### WHAT YOU HAVE TO DO
Of the material below, the lines to be retyped are those from the line containing "left eye: (64, 136)" through the line containing "right ankle: (96, 327)", inclusive; reproduce them exactly.

### DATASET CONTENT

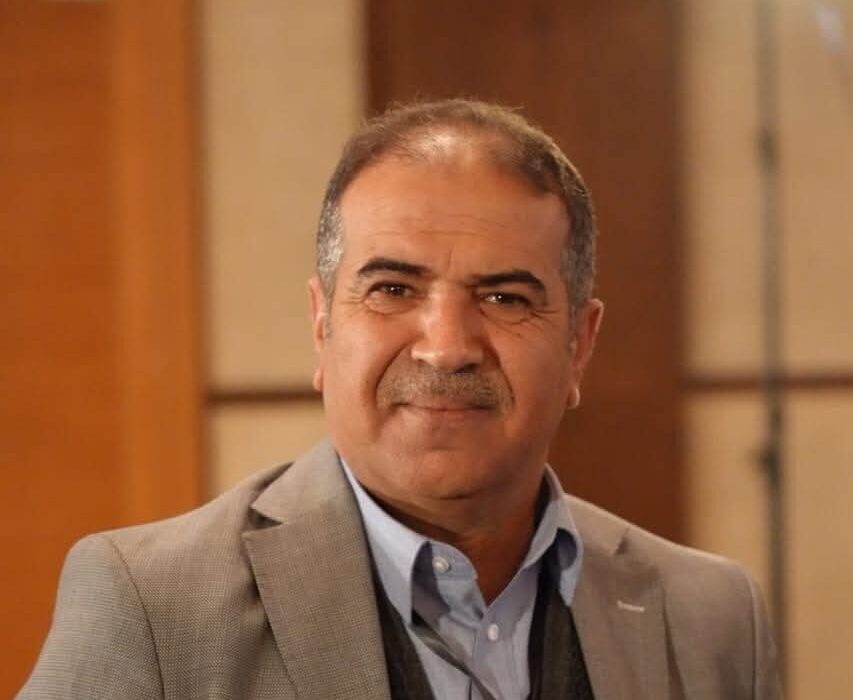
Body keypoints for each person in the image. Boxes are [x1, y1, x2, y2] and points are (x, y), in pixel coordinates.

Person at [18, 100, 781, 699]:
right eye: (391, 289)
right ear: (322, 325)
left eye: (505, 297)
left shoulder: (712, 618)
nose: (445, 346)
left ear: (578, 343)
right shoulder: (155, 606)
--
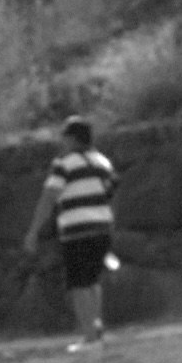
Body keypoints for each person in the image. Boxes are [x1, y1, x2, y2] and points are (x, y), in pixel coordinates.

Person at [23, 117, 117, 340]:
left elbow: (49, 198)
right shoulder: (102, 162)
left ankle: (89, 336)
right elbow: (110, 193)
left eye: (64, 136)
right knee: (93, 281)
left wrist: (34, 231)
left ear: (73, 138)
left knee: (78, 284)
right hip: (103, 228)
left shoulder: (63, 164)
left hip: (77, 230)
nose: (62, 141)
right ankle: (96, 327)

### REPLY
left eye: (64, 136)
right knee: (93, 281)
left wrist: (34, 231)
left ear: (73, 138)
left knee: (78, 284)
right hip: (103, 228)
left shoulder: (63, 164)
left hip: (77, 230)
nose: (62, 141)
right ankle: (96, 327)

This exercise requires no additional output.